La permaculture marine au secours des huîtres
Publié le - par le blob l’extra-média, avec l’AFP
En proie à une forte mortalité depuis dix ans, les huîtres pourraient tirer profit d’une cohabitation avec d’autres espèces marines sur le modèle de la permaculture, ont révélé cette semaine des chercheurs réunis autour d’un programme européen dédié à la santé des mollusques.
Dans le cadre de ce programme de recherche qui réunit dix pays depuis 2016, des scientifiques de l’Institut français de la recherche pour l’exploitation de la mer (Ifremer) se sont intéressés au rôle de la biodiversité sur la sensibilité des huîtres aux maladies.
Depuis une dizaine d’années, le secteur, qui emploie plus de 40 000 personnes selon l’Union européenne, dont 10 000 en France selon le Comité national de la conchyliculture (CNC), est confronté à une forte mortalité des coquillages.
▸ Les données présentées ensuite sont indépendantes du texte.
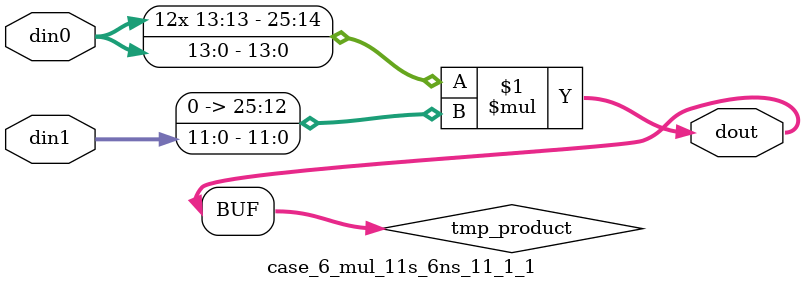
<source format=v>

`timescale 1 ns / 1 ps

 (* use_dsp = "no" *)  module case_6_mul_11s_6ns_11_1_1(din0, din1, dout);
parameter ID = 1;
parameter NUM_STAGE = 0;
parameter din0_WIDTH = 14;
parameter din1_WIDTH = 12;
parameter dout_WIDTH = 26;

input [din0_WIDTH - 1 : 0] din0; 
input [din1_WIDTH - 1 : 0] din1; 
output [dout_WIDTH - 1 : 0] dout;

wire signed [dout_WIDTH - 1 : 0] tmp_product;


























assign tmp_product = $signed(din0) * $signed({1'b0, din1});









assign dout = tmp_product;





















endmodule

</source>
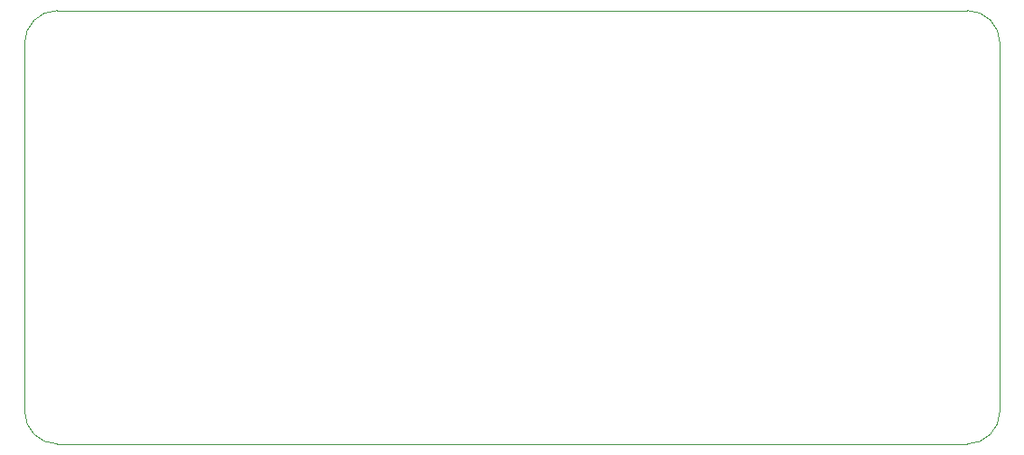
<source format=gm1>
G04 #@! TF.GenerationSoftware,KiCad,Pcbnew,(5.1.10)-1*
G04 #@! TF.CreationDate,2021-10-21T22:48:54+02:00*
G04 #@! TF.ProjectId,mta1_usb_dev,6d746131-5f75-4736-925f-6465762e6b69,rev?*
G04 #@! TF.SameCoordinates,Original*
G04 #@! TF.FileFunction,Profile,NP*
%FSLAX46Y46*%
G04 Gerber Fmt 4.6, Leading zero omitted, Abs format (unit mm)*
G04 Created by KiCad (PCBNEW (5.1.10)-1) date 2021-10-21 22:48:54*
%MOMM*%
%LPD*%
G01*
G04 APERTURE LIST*
G04 #@! TA.AperFunction,Profile*
%ADD10C,0.050000*%
G04 #@! TD*
G04 APERTURE END LIST*
D10*
X99060000Y-79248000D02*
G75*
G02*
X102108000Y-76200000I3048000J0D01*
G01*
X187452000Y-76200000D02*
G75*
G02*
X190500000Y-79248000I0J-3048000D01*
G01*
X190500000Y-113792000D02*
G75*
G02*
X187452000Y-116840000I-3048000J0D01*
G01*
X102108000Y-116840000D02*
G75*
G02*
X99060000Y-113792000I0J3048000D01*
G01*
X99060000Y-79248000D02*
X99060000Y-113792000D01*
X187452000Y-116840000D02*
X102108000Y-116840000D01*
X190500000Y-79248000D02*
X190500000Y-113792000D01*
X102108000Y-76200000D02*
X187452000Y-76200000D01*
M02*

</source>
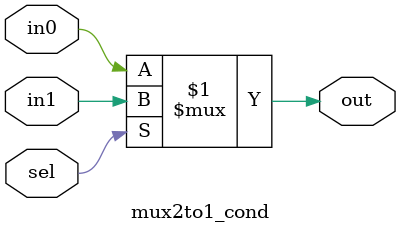
<source format=v>
module   mux2to1_cond(    out,
                          in0,
                          in1,
                          sel);
                        
output           out              ;

input            in0              ;
input            in1              ;
input            sel              ;                        
                      
assign  out = (sel)? in1 : in0    ;

endmodule



</source>
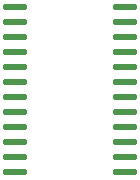
<source format=gbr>
%TF.GenerationSoftware,KiCad,Pcbnew,(6.0.0)*%
%TF.CreationDate,2022-01-04T00:37:29-05:00*%
%TF.ProjectId,spi led breakout,73706920-6c65-4642-9062-7265616b6f75,rev?*%
%TF.SameCoordinates,Original*%
%TF.FileFunction,Paste,Top*%
%TF.FilePolarity,Positive*%
%FSLAX46Y46*%
G04 Gerber Fmt 4.6, Leading zero omitted, Abs format (unit mm)*
G04 Created by KiCad (PCBNEW (6.0.0)) date 2022-01-04 00:37:29*
%MOMM*%
%LPD*%
G01*
G04 APERTURE LIST*
G04 Aperture macros list*
%AMRoundRect*
0 Rectangle with rounded corners*
0 $1 Rounding radius*
0 $2 $3 $4 $5 $6 $7 $8 $9 X,Y pos of 4 corners*
0 Add a 4 corners polygon primitive as box body*
4,1,4,$2,$3,$4,$5,$6,$7,$8,$9,$2,$3,0*
0 Add four circle primitives for the rounded corners*
1,1,$1+$1,$2,$3*
1,1,$1+$1,$4,$5*
1,1,$1+$1,$6,$7*
1,1,$1+$1,$8,$9*
0 Add four rect primitives between the rounded corners*
20,1,$1+$1,$2,$3,$4,$5,0*
20,1,$1+$1,$4,$5,$6,$7,0*
20,1,$1+$1,$6,$7,$8,$9,0*
20,1,$1+$1,$8,$9,$2,$3,0*%
G04 Aperture macros list end*
%ADD10RoundRect,0.137500X-0.862500X-0.137500X0.862500X-0.137500X0.862500X0.137500X-0.862500X0.137500X0*%
G04 APERTURE END LIST*
D10*
%TO.C,U1*%
X167689000Y-108585000D03*
X167689000Y-109855000D03*
X167689000Y-111125000D03*
X167689000Y-112395000D03*
X167689000Y-113665000D03*
X167689000Y-114935000D03*
X167689000Y-116205000D03*
X167689000Y-117475000D03*
X167689000Y-118745000D03*
X167689000Y-120015000D03*
X167689000Y-121285000D03*
X167689000Y-122555000D03*
X176989000Y-122555000D03*
X176989000Y-121285000D03*
X176989000Y-120015000D03*
X176989000Y-118745000D03*
X176989000Y-117475000D03*
X176989000Y-116205000D03*
X176989000Y-114935000D03*
X176989000Y-113665000D03*
X176989000Y-112395000D03*
X176989000Y-111125000D03*
X176989000Y-109855000D03*
X176989000Y-108585000D03*
%TD*%
M02*

</source>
Parmi les causes de ces épisodes de mortalité récurrents, le virus OsHV-1 qui affecte les jeunes huîtres creuses dans plusieurs pays d’Europe ou la bactérie Vibrio aestuarianus qui touche les huîtres creuses adultes, notamment en France et en Irlande.
Les chercheurs du Laboratoire de physiologie des invertébrés de l’Ifremer se sont notamment penchés sur la question de savoir si un écosystème diversifié, sain et riche, pouvait être à même de protéger les huîtres des maladies. Des huîtres de la rade de Brest ont ainsi été élevées en laboratoire, dans un milieu semi-naturel, avec d’autres espèces marines, dont des moules et des ascidies, des sortes d’éponges marines.
Animaux filtreurs
« Nos travaux ont montré que quand on associe l’huître à d’autres animaux filtreurs, elle résiste mieux aux maladies », assure Fabrice Pernet, chercheur à l’Ifremer. Non pas que les virus et bactéries aient été dilués entre plusieurs organismes, mais avec une nourriture moins abondante, car partagée, le métabolisme des huîtres s’est trouvé ralenti, conduisant à une moindre capacité de diffusion des maladies.
« En mangeant moins, les huîtres ont grandi un peu moins vite ce qui a fait que les maladies se sont moins propagées », explique Fabrice Pernet.
« C’est le phénomène de la permaculture version marine », assure-t-il. Dans la population d’huîtres élevées avec d’autres animaux marins, le taux de survie a atteint 97 % contre 75 % dans la population témoin élevée seule.
À titre de comparaison, dans la rade de Brest le taux de survie des huîtres est de 50 % en moyenne. Les recherches menées dans la rade de Brest ont en revanche montré une augmentation de la mortalité dans le cas d’une association des huîtres avec des algues vertes. Le taux de survie des huîtres élevées en présence d’algues vertes a été de 50 % contre 75 % pour la population témoin. Les algues vertes ont en effet contribué à déstabiliser la flore microbienne des huîtres, les rendant plus sensibles aux maladies.
« Les professionnels pourraient mettre des petits bigorneaux sur leurs poches ostréicoles afin qu’ils broutent les algues vertes », recommande le chercheur, empruntant là aussi à la technique de la permaculture dont l’une des clefs est l’intégration plutôt que l’exclusion. De telles recommandations, le programme Vivaldi, qui s’achève cette semaine à Brest avec un bilan en présence de quelque 200 chercheurs, en regorge.
« On a obtenu énormément de résultats », se félicite Isabelle Arzul, coordinatrice du programme qui réunit des scientifiques français, espagnols, italiens, irlandais, norvégiens, britanniques, allemands ou encore danois. Un manuel rassemblant ces bonnes pratiques est ainsi en cours de préparation, en concertation avec les producteurs et les autorités compétentes dans les pays participant au programme.
Certaines de ces recommandations, parmi lesquelles également le non déplacement des coquillages en cas de mortalité ou le choix de dates spécifiques et de températures idéales pour immerger les naissains, ont d’ailleurs déjà été mises en pratique dans certains pays, comme en Espagne. « Des producteurs d’huîtres du delta de l’Ebre sont passés d’un taux de mortalité de 80 % à un taux de 4 % après avoir suivi nos recommandations », souligne Dolors Furones, chercheuse à l’Institute of Agrifood Research and technology (Irta) de Barcelone.